Casey's final destiny is up to you !!!

E-mail us [email protected]
Or call toll free 866.267.0348

Final results this Friday 2.07 at 10am

Thanks from the 80's on 8 !!!

XM Loves Ya !!!


----------



## James_F (Apr 23, 2002)

Hopefully its to the trash heap.


----------



## Guest (Feb 4, 2003)

Oh, absolutely. Keep Casey! Don't move him. Don't trash him. AT40 is one of the best things going on XM. Pure nostalgia, great tunes, great music. I try never to miss those daily airings. Thanks XM!

My vote is a big THUMBS UP to AT40!

Brad


----------



## BobMurdoch (Apr 24, 2002)

Keep it! It's a step back in time that I try to catch whenever I can. The best are some of the songs from #30 - #40 that I haven't heard in twenty years.


----------



## Scott Greczkowski (Mar 21, 2002)

Make sure you send your votes to the above address so that your opinion counts.

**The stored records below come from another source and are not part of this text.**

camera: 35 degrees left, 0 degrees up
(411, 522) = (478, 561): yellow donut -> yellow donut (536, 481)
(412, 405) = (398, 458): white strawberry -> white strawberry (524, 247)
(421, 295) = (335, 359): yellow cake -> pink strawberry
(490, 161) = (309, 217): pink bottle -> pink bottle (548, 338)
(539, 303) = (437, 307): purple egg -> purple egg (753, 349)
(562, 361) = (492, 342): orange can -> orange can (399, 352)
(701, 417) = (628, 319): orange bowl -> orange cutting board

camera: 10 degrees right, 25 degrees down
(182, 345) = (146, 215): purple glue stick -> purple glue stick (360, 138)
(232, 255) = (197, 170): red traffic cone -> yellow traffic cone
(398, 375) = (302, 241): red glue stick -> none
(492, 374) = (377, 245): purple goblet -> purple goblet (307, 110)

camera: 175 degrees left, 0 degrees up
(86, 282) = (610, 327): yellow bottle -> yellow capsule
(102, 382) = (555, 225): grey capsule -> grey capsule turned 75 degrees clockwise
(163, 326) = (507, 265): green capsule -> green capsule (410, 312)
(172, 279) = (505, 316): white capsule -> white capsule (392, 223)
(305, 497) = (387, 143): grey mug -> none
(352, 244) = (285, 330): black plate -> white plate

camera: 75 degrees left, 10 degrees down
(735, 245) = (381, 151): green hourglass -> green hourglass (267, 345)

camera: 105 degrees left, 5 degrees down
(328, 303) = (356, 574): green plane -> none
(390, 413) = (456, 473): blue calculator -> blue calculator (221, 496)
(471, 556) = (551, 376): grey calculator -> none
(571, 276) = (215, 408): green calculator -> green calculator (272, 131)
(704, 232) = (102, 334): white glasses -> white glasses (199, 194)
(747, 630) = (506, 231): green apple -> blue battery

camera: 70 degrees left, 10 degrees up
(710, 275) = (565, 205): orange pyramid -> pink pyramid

I say KEEP CASEY just play him less.


----------



## Uncle Peter (Jun 26, 2002)

Keep him, no where else can you hear his old countdown shows from the 80's. Brings back Memories.


----------



## James_F (Apr 23, 2002)

Please, how can you listen to that guy? He is about as fun as Dick Clark. :bang


----------



## John Corn (Mar 21, 2002)

I say play him less as well, and get rid of toejam.


----------



## James_F (Apr 23, 2002)

John, the less I know about your feet the better. :sure:


----------



## Wyoming_Companion (Sep 17, 2002)

I voted to keep him. Some people dislike him because it's "the thing to do." I don't jump on bandwagons like that. I like hearing the countdowns...the earlier programs are 22 years old...even the latest ones are 12 years old.

It's 80's music played on an 80's channel. People who want just music with no personality need to cancel XM service and spend $10 per month on CDs.

IMHO


----------



## davidmg1 (Oct 22, 2002)

I like Casey, but it seems the sound quality of the songs are not as good as other channels, due to fact that the show was taped a long time ago.


----------